На кайме меркнувшего заката, словно воинственный знак на синей хоругви неба, висел бледно-серебряный месяц.
– Я никогда не видела его таким тонким, – удивилась Казя. – Как турецкая сабля.
– Сегодня, – авторитетно заявил он, – не будет видно солнца.
Он замолчал, с интересом ожидая ее ответа.
Она засмеялась и погладила его лоб.
– Голову напекло?
– Это называют затмением, – продолжал он. – Оно произойдет как раз сегодня. Луна пройдет мимо солнечного диска, так нам объяснял Конарский, и тень накроет часть Польши. – Он наслаждался произведенным эффектом. – В старину эти затмения толковали как предзнаменования: случится падеж скота или урожай будет богатым – это зависело от того, что заблагорассудится жрецам. Но теперь, с развитием науки, – закончил он важно, – мы знаем, что это всего лишь феномен природы.
Казя притихла, не сводя расширенных глаз с небосклона. Луна приблизилась к солнцу, и земля окрасилась в красноватый оттенок. Лесорубы, с ужасом воззрившись на небо сквозь густую листву, сжали покрепче ручки своих топоров, словно собираясь отбиваться от невидимого врага. Вскоре в окутавшей их тьме они не могли различить друг друга и, накрыв головы руками, ничком прижались к земле. На болоте встревоженно закрякали утки, канюки торопливо укрылись в кроне могучего дуба, рысь, которая со своими детенышами охотилась на берегу реки, распласталась на брюхе и издала короткий угрожающий рык.

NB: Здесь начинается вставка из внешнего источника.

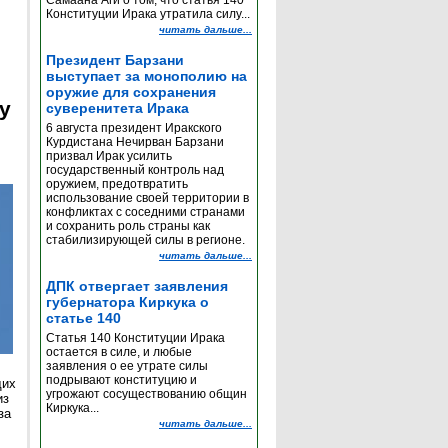
Самаана Аги о том, что статья 140
Конституции Ирака утратила силу...
читать дальше...
Президент Барзани
выступает за монополию на
оружие для сохранения
y
суверенитета Ирака
6 августа президент Иракского
Курдистана Нечирван Барзани
призвал Ирак усилить
государственный контроль над
оружием, предотвратить
использование своей территории в
конфликтах с соседними странами
и сохранить роль страны как
стабилизирующей силы в регионе.
читать дальше...
ДПК отвергает заявления
губернатора Киркука о
статье 140
Статья 140 Конституции Ирака
остается в силе, и любые
заявления о ее утрате силы
подрывают конституцию и
щих
угрожают сосуществованию общин
из
Киркука...
за
читать дальше...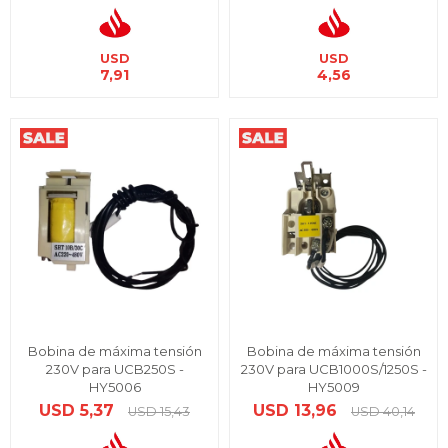
USD
USD
7,91
4,56
Bobina de máxima tensión
Bobina de máxima tensión
230V para UCB250S -
230V para UCB1000S/1250S -
HY5006
HY5009
USD
5,37
USD
13,96
USD
15,43
USD
40,14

Повсюду при виде надвигающейся гигантской тени люди и животные в страхе смыкали глаза или приникали поближе к земле. Птицы подняли было оглушительный щебет: их стайки бесцельно метались в воздухе, но потом и они умолкли, затаившись в гуще листвы. Полная тишина – даже насекомых не было слышно – нарушалась лишь слабым журчанием воды в реке.
Завыли волки. Задрожав, Казя перекрестилась и крепче прильнула к Генрику. Ветки березы превратились в тонкие черные кости.
– Обними меня! – она прижалась лицом к его груди – Обними меня крепче.
Генрик увидел, как ее кожа теряет свой цвет и приобретает мертвенно-пепельный оттенок пергамента. Внезапно ему стало страшно. Сухое и четкое объяснение Конарского в классе звучало очень просто, но здесь... Волки выли и выли, до тех пор пока умирающее солнце окончательно не скрылось из виду, а вместе с ним ушли свет и тепло.